===== Input for this task

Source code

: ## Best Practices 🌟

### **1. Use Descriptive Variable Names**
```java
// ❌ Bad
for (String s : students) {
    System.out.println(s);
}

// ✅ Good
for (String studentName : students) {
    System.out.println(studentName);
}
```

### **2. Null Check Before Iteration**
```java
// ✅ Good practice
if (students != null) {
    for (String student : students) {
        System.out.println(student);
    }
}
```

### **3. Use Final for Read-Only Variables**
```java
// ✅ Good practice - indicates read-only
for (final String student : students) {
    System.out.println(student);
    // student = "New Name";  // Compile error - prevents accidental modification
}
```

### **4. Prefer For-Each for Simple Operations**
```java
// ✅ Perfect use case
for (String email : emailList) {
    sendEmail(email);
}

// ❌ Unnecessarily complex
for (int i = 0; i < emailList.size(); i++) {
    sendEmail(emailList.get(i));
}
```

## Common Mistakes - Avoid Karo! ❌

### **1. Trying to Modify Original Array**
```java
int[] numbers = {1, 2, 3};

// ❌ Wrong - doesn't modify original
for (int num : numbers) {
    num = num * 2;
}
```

==========

The answer must be every line of the data that contains the word "students".

for (String s : students) {
for (String studentName : students) {
if (students != null) {
    for (String student : students) {
for (final String student : students) {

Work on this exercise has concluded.